Content starts
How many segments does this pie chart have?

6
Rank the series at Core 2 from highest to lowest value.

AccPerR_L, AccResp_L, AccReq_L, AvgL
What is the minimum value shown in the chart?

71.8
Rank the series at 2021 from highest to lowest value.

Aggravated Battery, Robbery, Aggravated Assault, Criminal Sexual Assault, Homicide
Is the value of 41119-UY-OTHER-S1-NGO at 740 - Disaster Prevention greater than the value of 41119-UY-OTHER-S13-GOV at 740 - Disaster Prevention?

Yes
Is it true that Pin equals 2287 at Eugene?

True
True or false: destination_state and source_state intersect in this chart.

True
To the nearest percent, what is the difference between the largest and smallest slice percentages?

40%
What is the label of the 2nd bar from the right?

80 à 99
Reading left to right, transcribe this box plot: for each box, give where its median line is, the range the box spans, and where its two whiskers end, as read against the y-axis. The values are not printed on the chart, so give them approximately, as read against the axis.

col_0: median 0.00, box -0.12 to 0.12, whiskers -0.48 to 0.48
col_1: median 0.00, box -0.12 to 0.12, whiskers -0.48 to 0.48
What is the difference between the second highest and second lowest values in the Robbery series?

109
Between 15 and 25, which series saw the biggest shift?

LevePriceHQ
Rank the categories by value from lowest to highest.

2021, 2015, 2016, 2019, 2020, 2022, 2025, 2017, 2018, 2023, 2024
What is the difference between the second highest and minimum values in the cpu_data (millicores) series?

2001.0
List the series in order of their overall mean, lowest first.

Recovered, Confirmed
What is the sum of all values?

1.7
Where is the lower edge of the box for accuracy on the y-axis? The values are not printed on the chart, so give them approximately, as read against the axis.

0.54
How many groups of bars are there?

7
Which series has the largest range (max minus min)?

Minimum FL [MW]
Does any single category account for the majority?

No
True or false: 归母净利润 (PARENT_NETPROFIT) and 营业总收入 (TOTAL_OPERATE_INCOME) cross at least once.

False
Content ends
Show every line of the material above that contains the string "read", treating uppercase and lowercase letters as different.

Reading left to right, transcribe this box plot: for each box, give where its median line is, the range the box spans, and where its two whiskers end, as read against the y-axis. The values are not printed on the chart, so give them approximately, as read against the axis.
Where is the lower edge of the box for accuracy on the y-axis? The values are not printed on the chart, so give them approximately, as read against the axis.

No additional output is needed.